150 parts by volume of phosphorus oxychloride are poured over 149 parts by weight of 3-oxy -5, 6, 7, 8-tetrahydroisoquinoline in a glass or porcelain insert which fits into an iron autoclave. After it has been closed, the autoclave is heated in such a way that the contents of the insert reach a temperature of 170 to 180 ° for 21/2 to 3 hours. The autoclave is then allowed to cool down and now the valve is opened first and then the autoclave itself. The pale brown colored, homogeneous contents of the insert are poured onto about 50o parts by weight of ice and the mixture is then made slightly phenolphthalein alkaline with concentrated ammonia while stirring and further cooling. The 3-chloro-5, 6, 7, 8-tetrahydroisochiiiolin precipitates out as an oil. It is taken up in benzene, the benzene solution is washed with dilute ammonia and water and the benzene is then distilled. The residue is distilled in vacuo. The 3-chloro-5, 6, 7, 8-tetrahydroisoquinoline boils below 12 mm at 144 to 1445 °. It slowly solidifies to form colorless crystals, which melt at 33 to 35 °.

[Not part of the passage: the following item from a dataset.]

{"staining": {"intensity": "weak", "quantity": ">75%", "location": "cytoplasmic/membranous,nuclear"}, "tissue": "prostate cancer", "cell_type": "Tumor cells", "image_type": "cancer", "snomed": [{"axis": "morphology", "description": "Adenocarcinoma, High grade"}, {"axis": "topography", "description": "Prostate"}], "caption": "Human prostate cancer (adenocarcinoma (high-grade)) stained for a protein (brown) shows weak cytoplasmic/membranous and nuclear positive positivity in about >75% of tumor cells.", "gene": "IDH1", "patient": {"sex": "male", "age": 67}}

A solution of 1675 parts by weight of 3-chloro-5, 6, 7, 8-tetrahydroisoquinoline in 550 parts by volume of methanol is mixed with 17 parts by weight of palladium-carbon, corresponding to 0.5 parts by weight of palladium, and hydrogenated under slightly increased hydrogen pressure. The uptake of hydrogen begins immediately and quickly, so that the solution heats up by itself. After 1 to 2 hours, the calculated amount of hydrogen has been absorbed. The solution separated from the catalyst is concentrated in a partial vacuum below about 300 mm. The remaining hydrochloride of 5, 6, 7, 8-tetrahydroisoquinoline solidifies. It is dissolved in water and technical sodium hydroxide solution is added until it no longer becomes cloudy. The base is taken up in ether, the ether solution is dried thoroughly with potassium carbonate and the ether is distilled off. The remaining 5, 6, 7, 8-tetrahydroisoquinoline boils below 12 mm from 10 6 to 10 8 °. It is colorless, rather sparingly soluble in water, easily in ether and benzene. With acids there are salts.

Claims (1)

Claim: Process for the preparation of 5, 6, 7, 8-tetrahydroisoquinoline, characterized in that 2-aminomethylene cyclohexanone is condensed with malonic ester, the resulting 3-oxy-5, 6, 7, 8-tetrahydroisoquinoline-4-carboxylic acid ester with dilute Hydrochloric acid is hydrolyzed and decarboxylated, the 3-oxy-5, 6, 7, 8-tetrahydroisoquinoline is converted into the 3-chloro compound by the action of a chlorinating agent and this is dechlorinated by hydrogenation, advantageously in the presence of catalysts.